Le directeur général de Nasdaq OMX, Robert Greifeld, s’est félicité de pouvoir renforcer de façon maîtrisée la diversification de son groupe, avec une nouvelle corde à son arc caractérisée par une grande liquidité. Le dirigeant ne doute pas de pouvoir diversifier l’offre d’eSpeed elle-même en fonction des évolutions du marché. «Nous prenons pied dans un marché obligataire en croissance», a renchéri Eric Noll, haut responsable du Nasdaq, pour qui «il s’agit bien évidemment d’une rampe de lancement» pour un opérateur qui doit rester à l’affût d’opportunités. Le Nasdaq n’est présent pour l’heure outre-Atlantique que sur les actions et les options sur actions.

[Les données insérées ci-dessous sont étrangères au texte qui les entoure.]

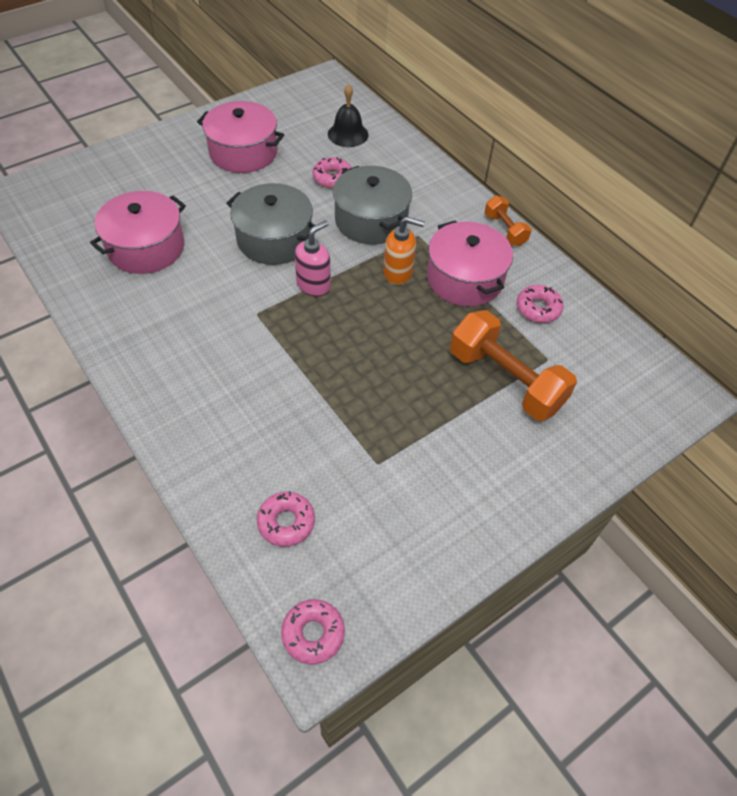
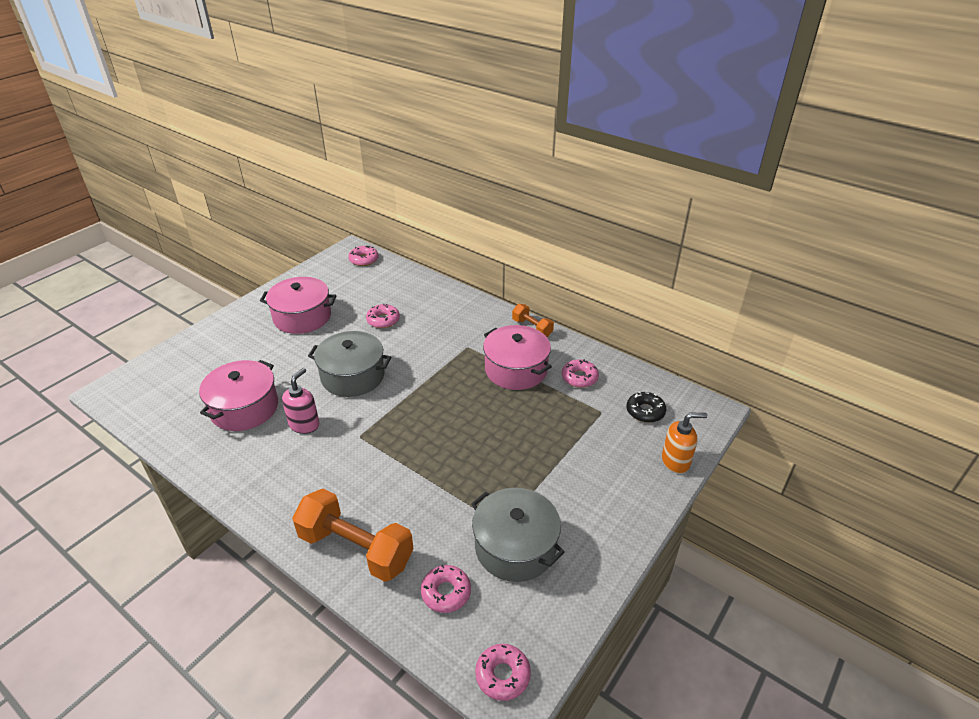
camera: 15 degrees left, 15 degrees down
pink soap dispenser [294,220,331,296] -> pink soap dispenser moved to [282,368,319,434]
black bell [328,84,369,147] -> none
grey pot [333,166,412,244] -> grey pot moved to [471,488,565,582]
orange soap dispenser [383,216,425,285] -> orange soap dispenser moved to [662,413,707,474]
orange dumbbell [450,310,577,421] -> orange dumbbell moved to [292,489,414,582]
none -> pink donut [348,246,378,266]
none -> black donut [627,391,666,423]

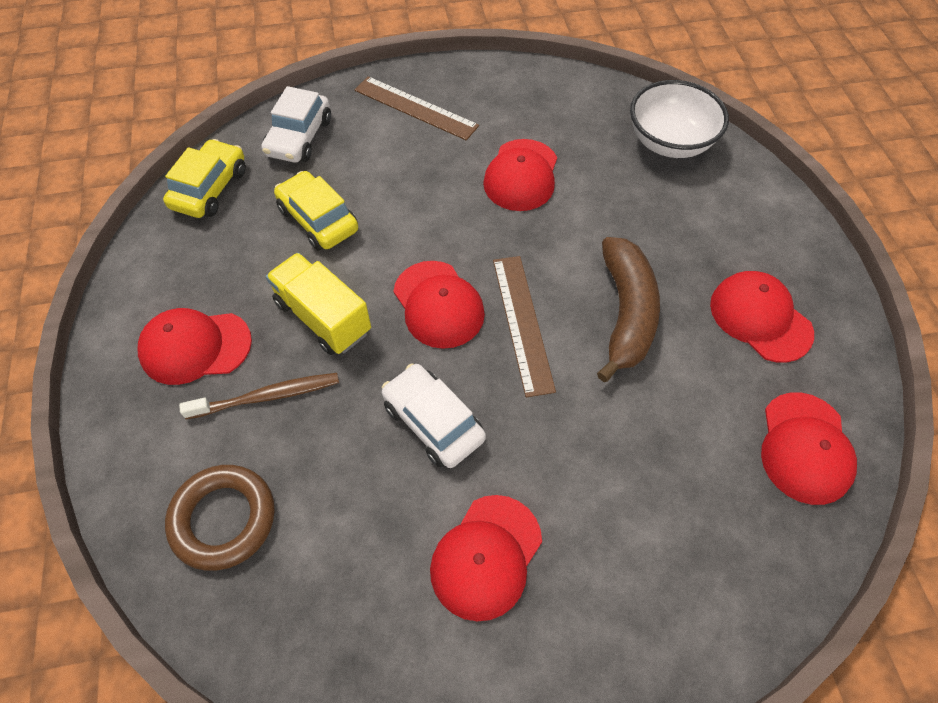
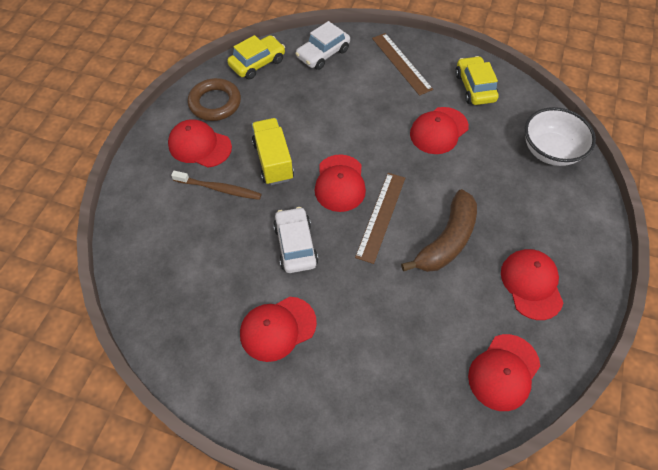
camera: 30 degrees right, 0 degrees up
brown ring [165,465,275,571] -> brown ring moved to [187,78,241,121]
yellow car [274,171,358,251] -> yellow car moved to [455,56,499,105]

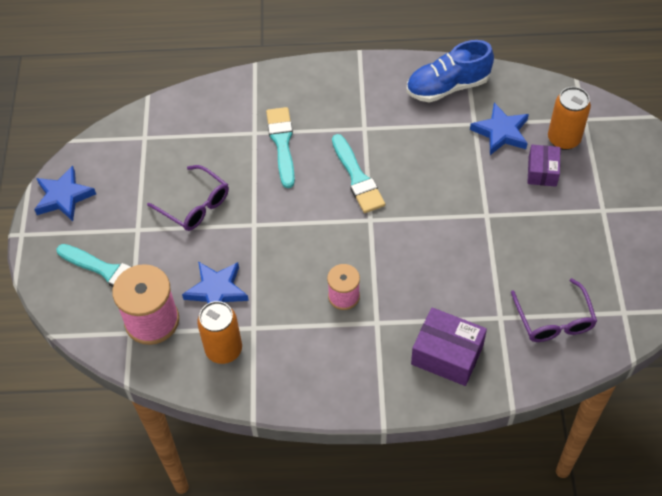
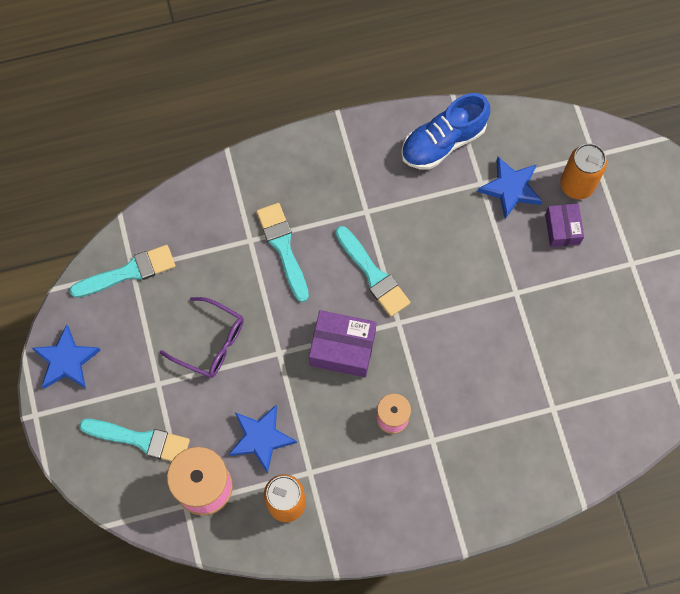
camera: 15 degrees left, 15 degrees up
purple box [411,307,487,386] -> purple box moved to [309,310,377,377]
purple glasses [511,278,597,342] -> none
none -> turquoise brush [70,245,175,298]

Le projet n’a pourtant pas soulevé l’enthousiasme de Moody’s. L’agence a indiqué qu’elle était susceptible d’abaisser la note Baa3 allouée au Nasdaq, sur fond d’augmentation prévisible d’un milliard de dollars de la dette de l’opérateur du fait du rachat d’eSpeed et des services d’entreprises de Thomson Reuters. L’opération annoncée hier ne manquera pas selon l’agence de «dégrader le profil financier» du Nasdaq. Moody’s salue pourtant la «bonne logique stratégique» des acquisitions du Nasdaq.
Certes le marché américain des obligations gouvernementales a été «artificiellement déprimé» comme le souligne le Nasdaq dans son communiqué par le programme de rachat massif de titres par la Réserve fédérale. Le Nasdaq dit ne pas douter du développement du marché notamment grâce à la «résolution des inquiétudes budgétaires». Le décollage pourrait tout de même prendre un peu de temps, le consensus des économistes ne misant pas sur une réduction de l’interventionnisme de la banque centrale américaine avant une année.